As the minutes ticked by, Mama and Maria both drifted into sleep, and their rhythmic breathing muffled the sound of explosions — more distant now — but I could not relax. I tried to breathe slowly to lull myself asleep.
A low squeak of rusted hinges.
I bolted up. It sounded like someone opening the door of the cow shed alongside the house. I climbed out of bed, crept to the main room and pressed my ear against the wall.
A faint thump and then the crunch of straw. Someone was definitely in our hayloft. Was it someone fleeing from the Soviets? If we were caught hiding a runaway, they’d punish us.

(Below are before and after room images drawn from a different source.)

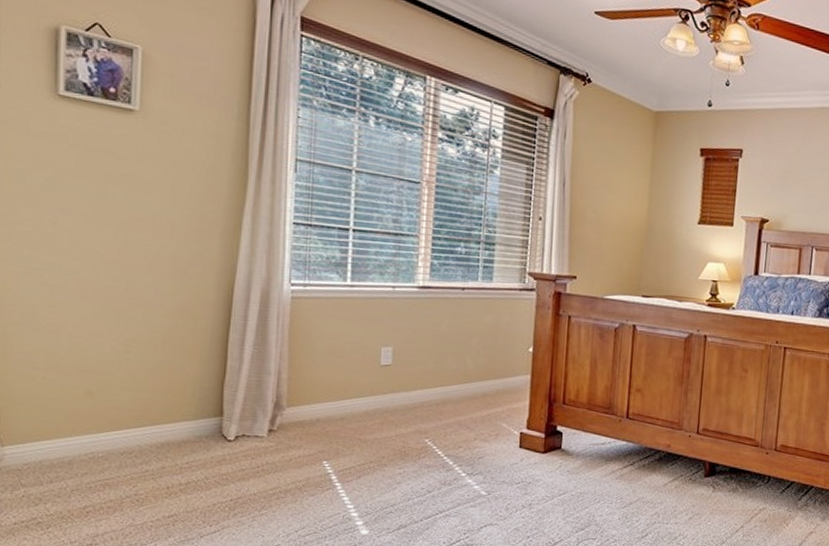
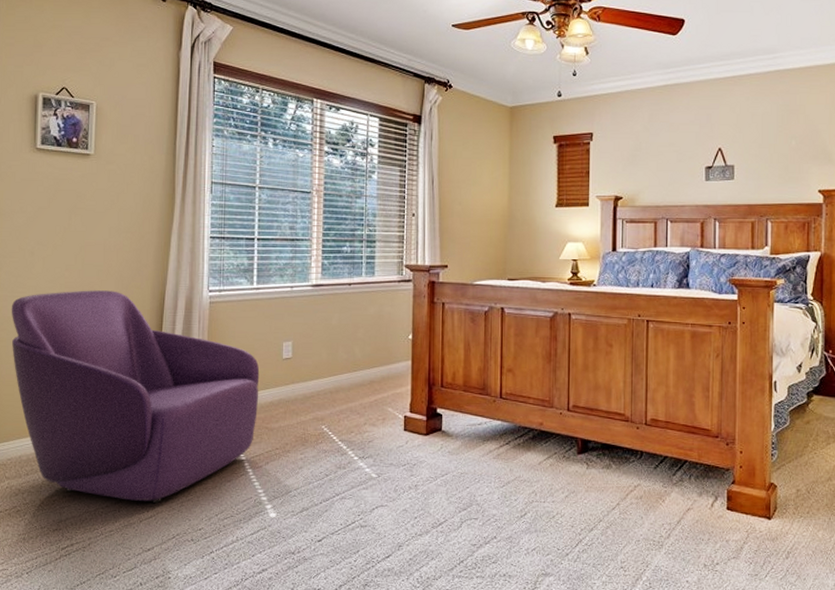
armchair: none [25,272,352,517] -> present [11,290,260,503]

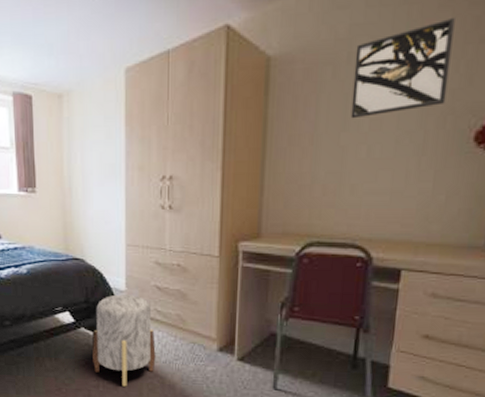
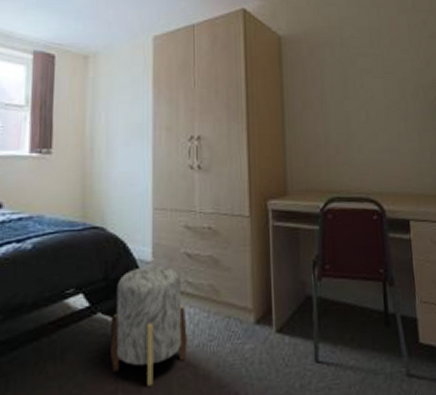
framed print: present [350,16,455,119] -> none [345,18,415,89]

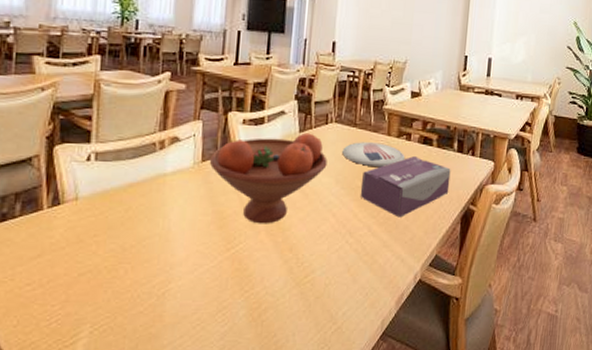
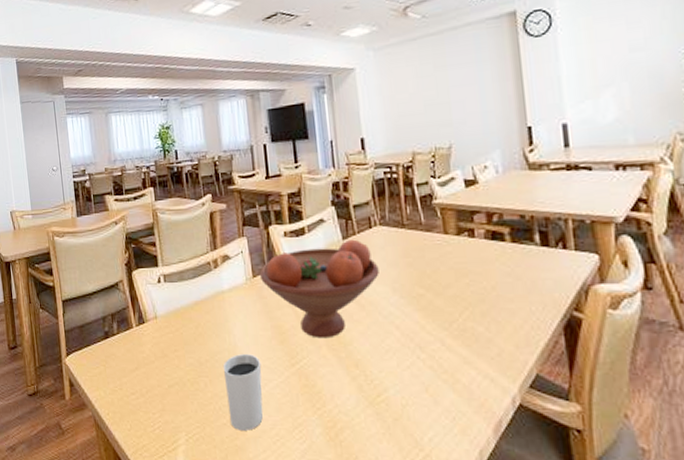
glass: none [148,239,195,317] -> present [224,354,263,431]
plate: present [342,142,406,168] -> none [393,243,472,272]
tissue box: present [360,156,451,218] -> none [422,256,539,329]

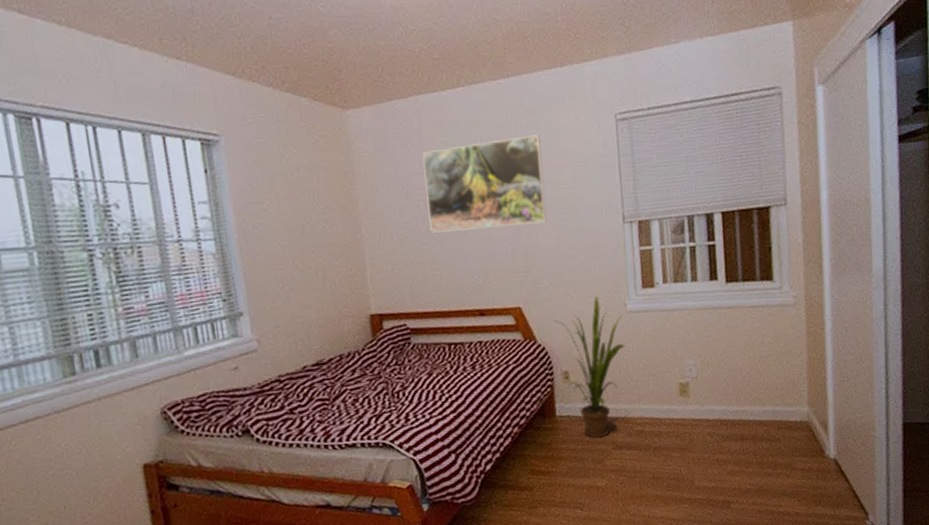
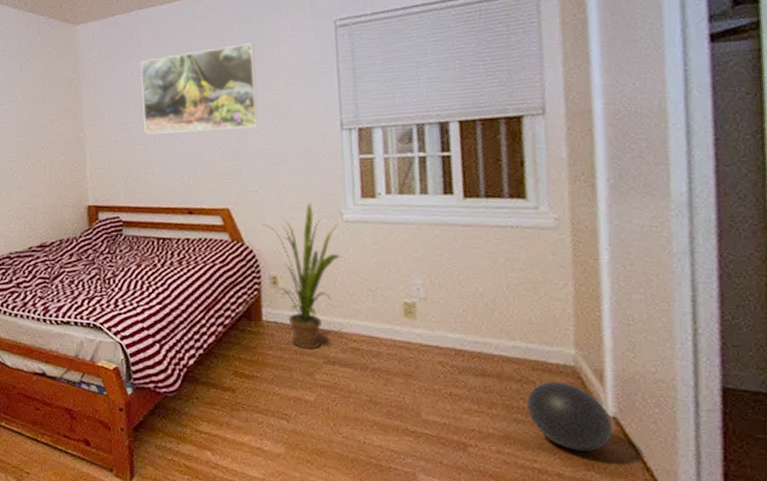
ball: none [774,436,834,492] -> present [527,382,613,451]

If I were brave, I’d go there now and find out who it was but I was too frightened to do that. Instead, I got back into bed and closed my eyes, praying that whoever was hiding in the shed would be gone by morning. I hoped Mama wouldn’t wake up and investigate the noise. What if the runaway got scared and shot her? With Tato already dead, I couldn’t bear the thought of losing Mama too. I forced myself to slowly breathe in and out, and prayed that the runaway would leave before we had to figure out what to do.
Somehow I slept.
Beams of daylight through the bedroom window woke me. All was silent. Mama slept, her pistol resting on her chest with one hand flopped on top of it. Even though I didn’t feel all that brave, I was the oldest daughter, so it was my responsibility to protect what was left of our family. I got out of bed, careful not to wake Maria, and slid the pistol out from under Mama’s hand. I put it into the pocket of my nightgown, then tiptoed to the big room.
With my ear against the wall, I listened, but now the only sound from the cow shed was Krasa’s familiar breathing. I peeked out at the road from behind the curtains. No soldiers. I grabbed the milking pail, opened the front door and stepped out.